13. A method (600) for providing a molecular analysis of a fluid sample, in particular for providing a digital polymerase chain reaction analysis, comprising the steps - providing an analysis apparatus (590) and a microfluidic device (100,200,700) with at least one microfluidic well (105) configured to receive the fluid sample; - providing the fluid sample to the at least one microfluidic well (105) via a respective inlet end (120) of this microfluidic well (105); - insertion of the microfluidic device (100,200,700) into the analysis apparatus (590); and - filling a microfluidic circuit (110) of the microfluidic device (100,200,700) at least partially, preferably at least substantially, with fluid of the fluid sample, wherein fluid that does not reach and / or flows beyond microchambers (112) of the microfluidic well (105) during that filling process is stored in a microfluidic storage circuit (142,242,342,742) of the microfluidic device (100,200,700).

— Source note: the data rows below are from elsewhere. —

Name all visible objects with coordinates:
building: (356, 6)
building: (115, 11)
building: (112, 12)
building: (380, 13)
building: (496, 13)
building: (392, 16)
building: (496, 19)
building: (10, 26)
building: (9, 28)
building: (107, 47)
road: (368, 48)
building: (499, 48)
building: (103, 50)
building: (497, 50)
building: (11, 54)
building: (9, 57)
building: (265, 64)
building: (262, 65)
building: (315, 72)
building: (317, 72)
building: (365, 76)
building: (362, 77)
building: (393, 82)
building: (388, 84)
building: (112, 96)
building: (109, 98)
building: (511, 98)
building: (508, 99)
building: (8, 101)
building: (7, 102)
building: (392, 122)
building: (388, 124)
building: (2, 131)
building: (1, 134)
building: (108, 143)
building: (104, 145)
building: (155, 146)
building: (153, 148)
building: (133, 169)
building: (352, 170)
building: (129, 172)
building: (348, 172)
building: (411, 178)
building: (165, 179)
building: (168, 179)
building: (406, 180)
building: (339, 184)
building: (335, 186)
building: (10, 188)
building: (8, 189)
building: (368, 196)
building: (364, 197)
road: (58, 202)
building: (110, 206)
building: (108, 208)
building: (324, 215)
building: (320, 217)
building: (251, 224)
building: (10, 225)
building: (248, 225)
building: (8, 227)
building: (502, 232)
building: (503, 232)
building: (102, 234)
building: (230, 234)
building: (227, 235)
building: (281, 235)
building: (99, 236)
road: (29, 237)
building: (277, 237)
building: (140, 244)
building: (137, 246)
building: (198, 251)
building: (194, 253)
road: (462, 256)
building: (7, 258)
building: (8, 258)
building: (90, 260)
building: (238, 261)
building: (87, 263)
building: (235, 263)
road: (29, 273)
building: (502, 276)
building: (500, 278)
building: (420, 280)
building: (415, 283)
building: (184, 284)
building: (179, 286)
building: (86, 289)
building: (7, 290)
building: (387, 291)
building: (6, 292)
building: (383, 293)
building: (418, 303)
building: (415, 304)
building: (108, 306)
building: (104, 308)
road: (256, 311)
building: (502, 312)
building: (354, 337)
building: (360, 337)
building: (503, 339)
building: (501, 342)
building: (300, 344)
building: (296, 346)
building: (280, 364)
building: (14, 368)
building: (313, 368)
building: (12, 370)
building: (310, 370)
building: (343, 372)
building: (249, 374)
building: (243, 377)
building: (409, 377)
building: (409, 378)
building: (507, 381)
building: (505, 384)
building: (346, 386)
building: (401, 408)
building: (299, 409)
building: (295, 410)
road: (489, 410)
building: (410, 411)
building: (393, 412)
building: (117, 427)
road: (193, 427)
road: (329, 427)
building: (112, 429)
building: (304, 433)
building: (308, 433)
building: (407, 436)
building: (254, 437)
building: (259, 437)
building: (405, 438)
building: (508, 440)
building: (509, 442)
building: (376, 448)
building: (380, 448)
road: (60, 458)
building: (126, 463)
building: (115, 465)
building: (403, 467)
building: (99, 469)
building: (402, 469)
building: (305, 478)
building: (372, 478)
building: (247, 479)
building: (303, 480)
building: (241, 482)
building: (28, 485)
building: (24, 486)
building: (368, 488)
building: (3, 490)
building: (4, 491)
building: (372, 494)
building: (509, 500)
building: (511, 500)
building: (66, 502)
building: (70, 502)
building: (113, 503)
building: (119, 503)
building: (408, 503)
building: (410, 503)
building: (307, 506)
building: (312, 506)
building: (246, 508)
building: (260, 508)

14. The method (600) of claim 13, wherein a pressure is applied to the fluid sample, preferably by means of at least one piston (598) or by means of a gas flow, in order to push the fluid sample into the microfluidic circuit (110), wherein fluid that does not reach and / or flows beyond the microchambers (112) during the application of the pressure is stored in the microfluidic storage circuit (142,242,342,742).

15. The method (600) of claim 13 or 14, further comprising one or more of the following steps - fluidly separating the microchambers (112) from each other, preferably by deforming a sealing layer (480) into channel segments of at least one microfluidic channel (130,130',130",130‴) fluidly coupling the microchambers (112), in particular by applying a compressive force (F) to the sealing layer (480), and / or - amplifying the fluid within the microchambers (112) and within the microfluidic storage circuit (142,242,342,742) by applying a thermal treatment to that fluid.

16. The method (600) of at least one of the preceding claims, further comprising the, preferably final, step - retrieval of the fluid (360) stored in the microfluidic storage circuit (142,242,342,742), preferably through a storage opening structure (144,344) of the microfluidic device (100,200,700).